Stored data entries:
■ ■ ■ ■

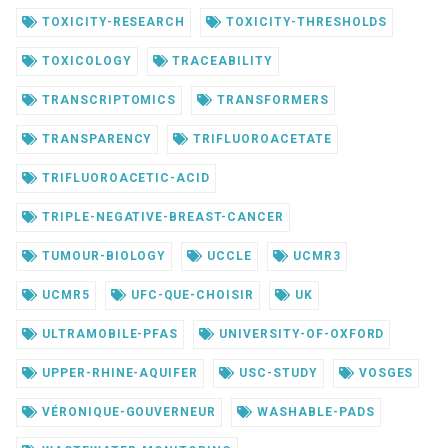
TOXICITY-RESEARCH
TOXICITY-THRESHOLDS
TOXICOLOGY
TRACEABILITY
TRANSCRIPTOMICS
TRANSFORMERS
TRANSPARENCY
TRIFLUOROACETATE
TRIFLUOROACETIC-ACID
TRIPLE-NEGATIVE-BREAST-CANCER
TUMOUR-BIOLOGY
UCCLE
UCMR3
UCMR5
UFC-QUE-CHOISIR
UK
ULTRAMOBILE-PFAS
UNIVERSITY-OF-OXFORD
UPPER-RHINE-AQUIFER
USC-STUDY
VOSGES
VÉRONIQUE-GOUVERNEUR
WASHABLE-PADS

■ ■ ■ ■

* **ACTION ITEM**
Return every line above that contains the word "TOXICITY".

* **RESPONSE BELOW**
TOXICITY-RESEARCH
TOXICITY-THRESHOLDS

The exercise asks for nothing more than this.